No, ‘Vespa’ in this case doesn’t refer to the underpowered scooter. It’s meant to fill in the gaps left by Hadoop, the open-source framework for distributed data storage and processing, which Yahoo open-sourced in 2006 (and is now one of the highest paying Big Data skills). Released as an open-source project on GitHub, Vespa lets tech pros “build applications that can compute responses to user requests, over large datasets, at real time and at internet scale – capabilities that up until now, have been within reach of only a few large companies.”
Like a two-wheeled Vespa, in other words, this platform is meant to be speedy. “While developers can use the the Hadoop stack to store and batch process big data, and Storm to stream-process data, these technologies do not help with serving results to end users,” Yahoo’s posting on the matter continued. “Serving is challenging at large scale, especially when it is necessary to make computations quickly over data while a user is waiting, as with applications that feature search, recommendation, and personalization.”
In addition to Yahoo, Vespa is used across various Oath brands such as Flickr, helping the company process “billions of daily requests over billions of documents while responding to search queries.” This is possible because Vespa leverages multiple machines to process its throughput, “without any single master as a bottleneck.” It can also use a single, local device or an AWS or Docker instance.

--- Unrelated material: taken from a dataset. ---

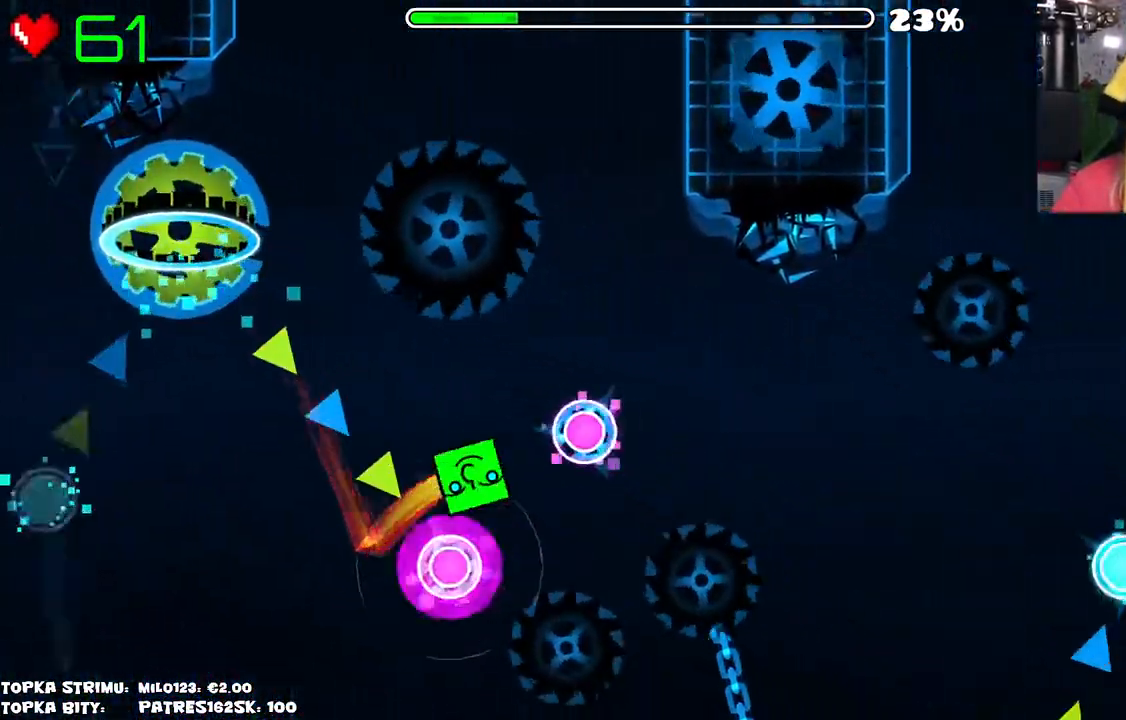
{"keys": [], "mouse": [], "events": [[134, "mouse_left", "up"], [267, "mouse_left", "down"], [400, "mouse_left", "up"]]}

Vespa is useful because it takes a lot of the boilerplate Big Data utilities off the table for developers. They’ll no longer have to cross-reference requests for relevance, organize the returned results, or worry about duplicates: Vespa handles all of that.
The TL;DR version here is that anyone can use the same Big Data engine as Yahoo. But this isn’t tech pros’ only option when it comes to speedy and powerful Big Data solutions: IBM Streams promises many of the same features as Vespa, and Hadoop is still a go-to for distributed processing. Pachyderm is a lesser-known competitor to Vespa, but very similar (especially with its use of Docker).
If you find Vespa too cumbersome, we suggest checking out this GitHub repo of Big Data sets. It lays out specific use-cases, and lists open-source Big Data solutions for those problems. And if Vespa intrigues you, Oath is promising to flesh out its blog with how-tos and use cases in the coming weeks.